Exercise objective: Output the entries word for word. Omit images.

Stored data entries:
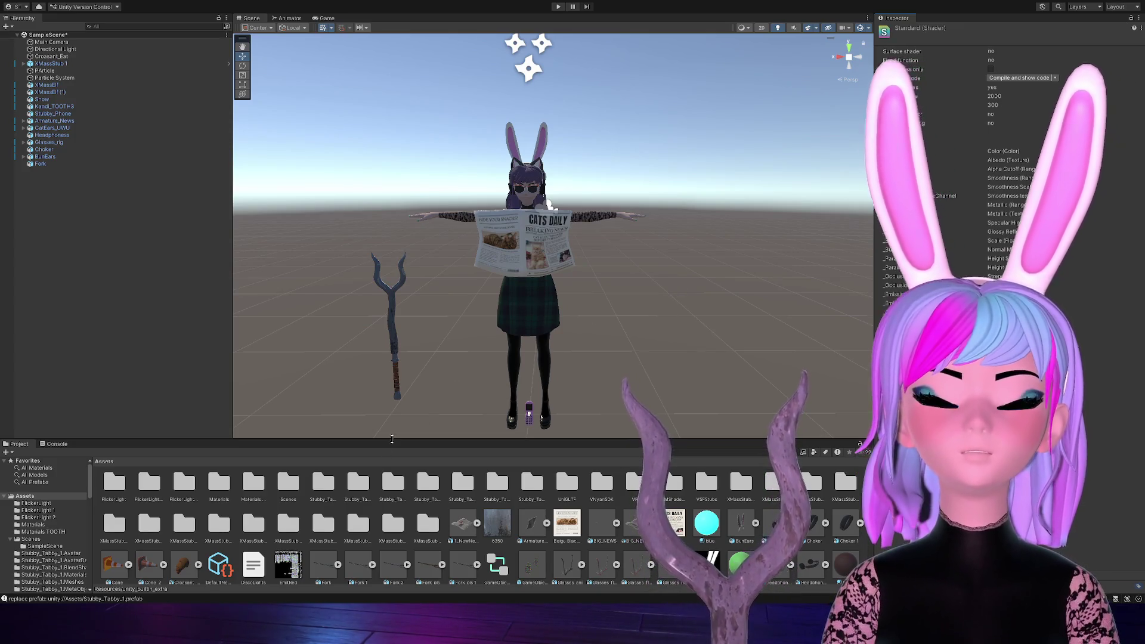
click(398, 304)
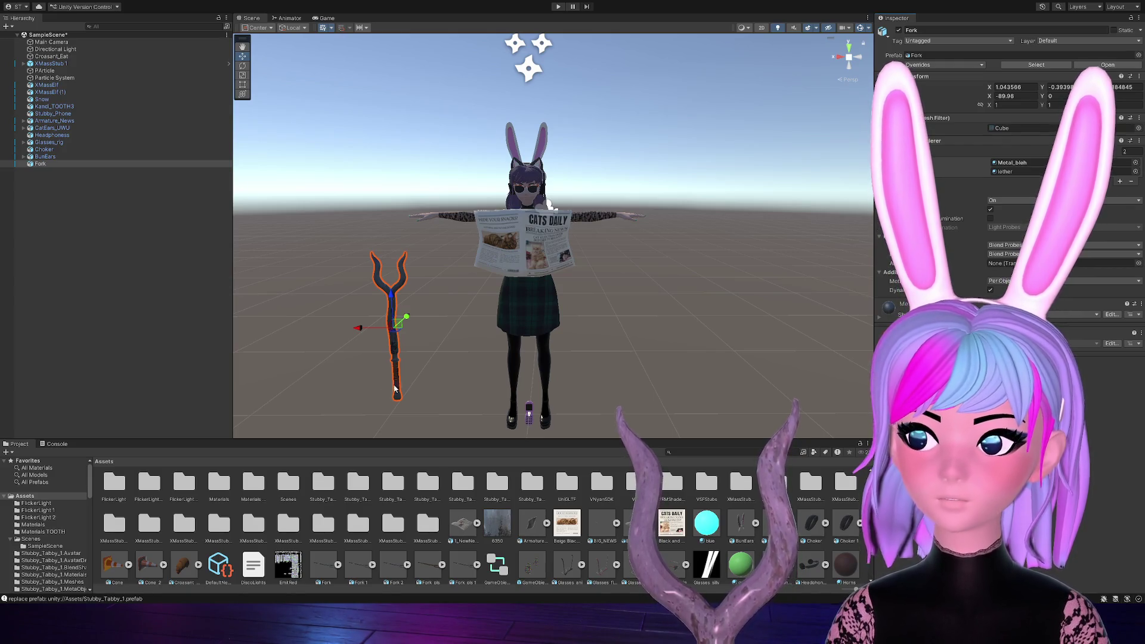
Frame and orbit the Scene view around the selected Fork staff and the avatar
key(f)
scroll(585, 303, up, 3)
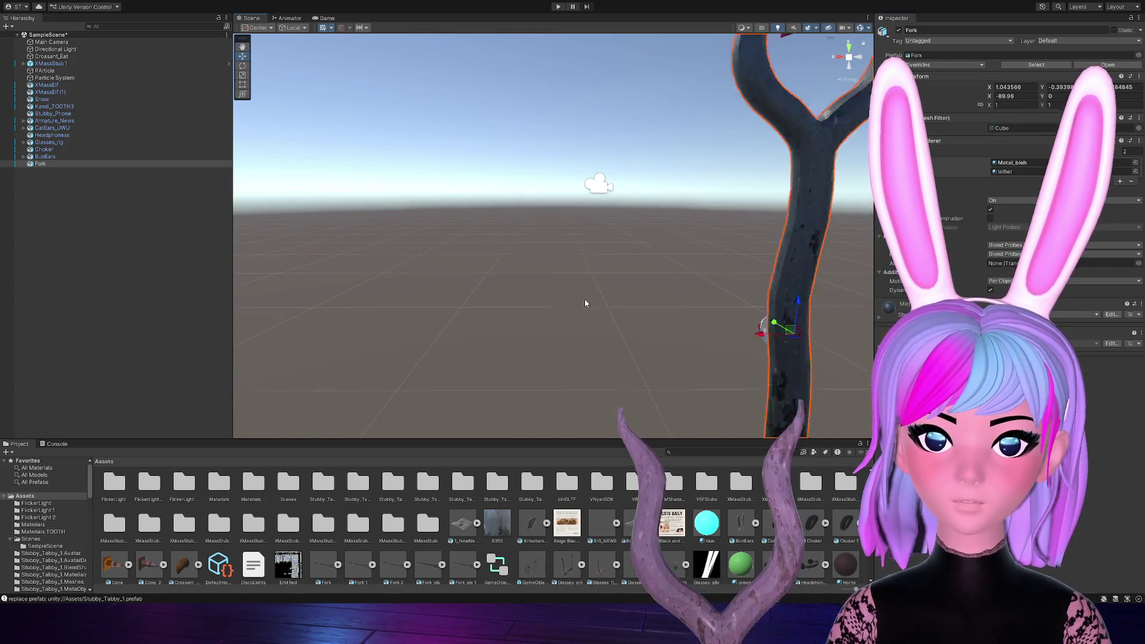
key(Right)
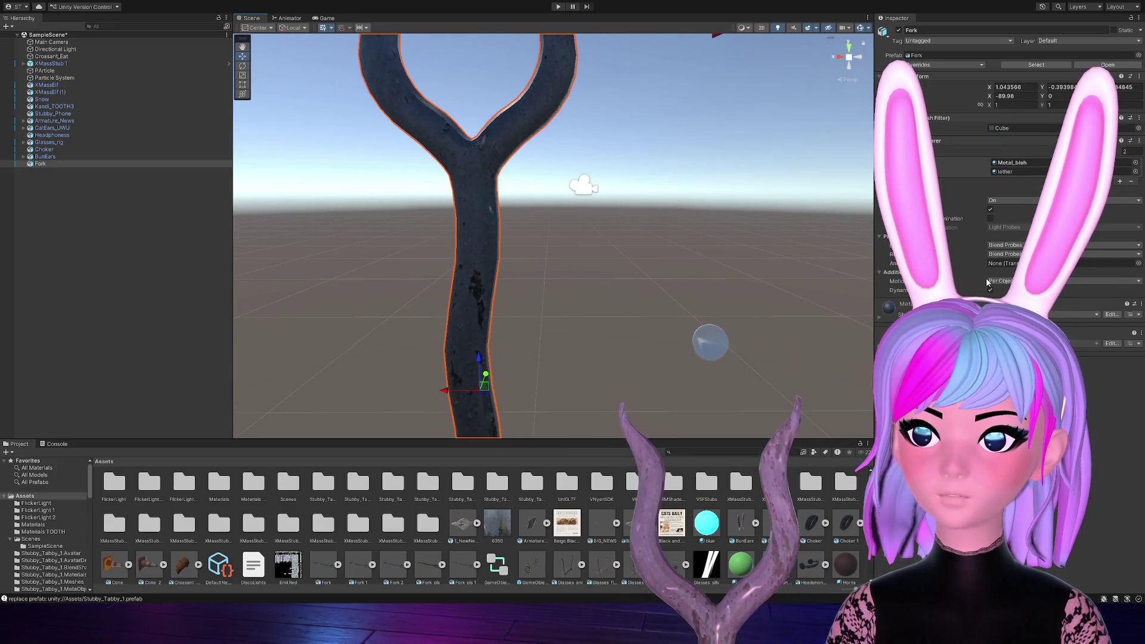
key(Up)
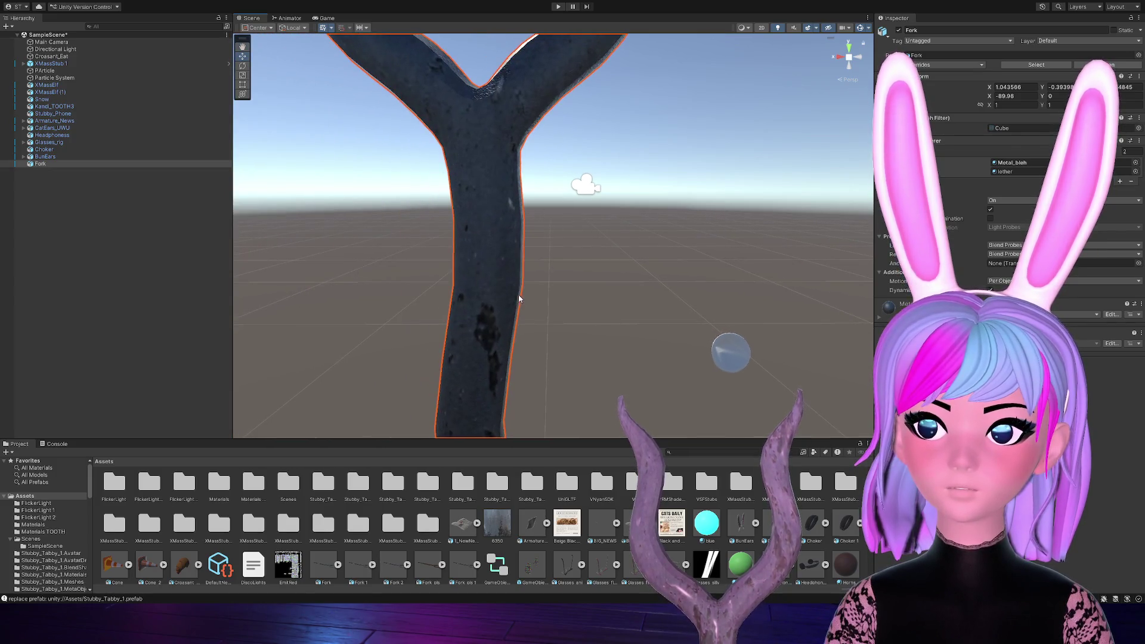
drag(514, 297, 533, 299)
click(507, 272)
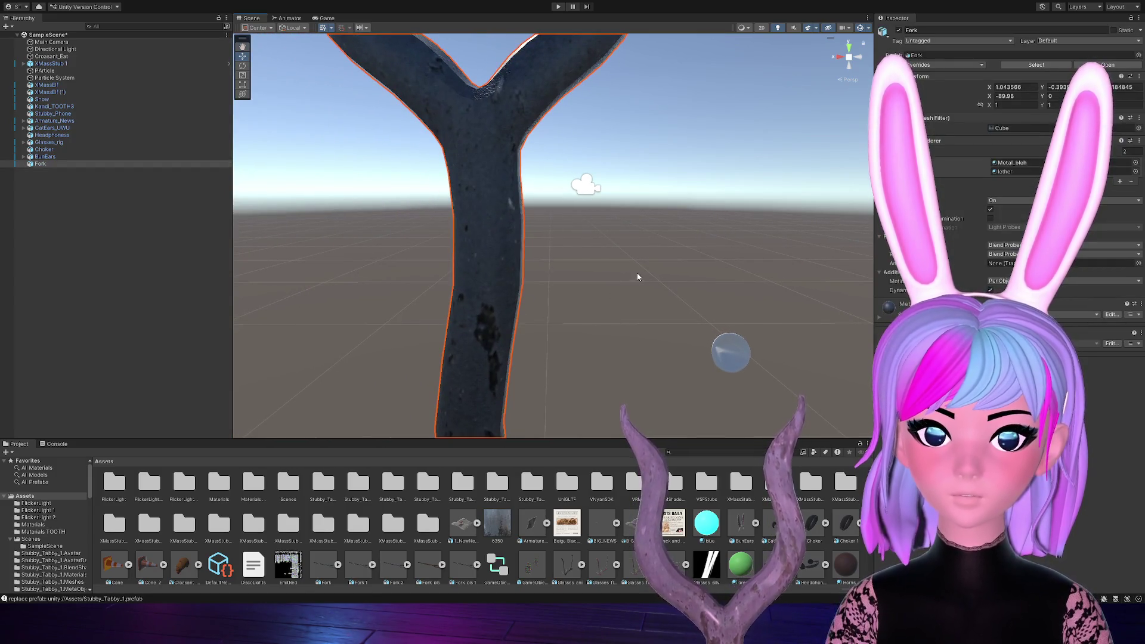
mouse_move(638, 277)
mouse_down()
mouse_move(621, 276)
mouse_move(696, 324)
mouse_move(842, 309)
mouse_move(701, 311)
mouse_move(558, 378)
mouse_move(755, 314)
mouse_up()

Answer section:
click(398, 304)
Frame and orbit the Scene view around the selected Fork staff and the avatar
key(f)
scroll(585, 303, up, 3)
key(Right)
key(Up)
drag(514, 297, 533, 299)
click(507, 272)
mouse_move(638, 277)
mouse_down()
mouse_move(621, 276)
mouse_move(696, 324)
mouse_move(842, 309)
mouse_move(701, 311)
mouse_move(558, 378)
mouse_move(755, 314)
mouse_up()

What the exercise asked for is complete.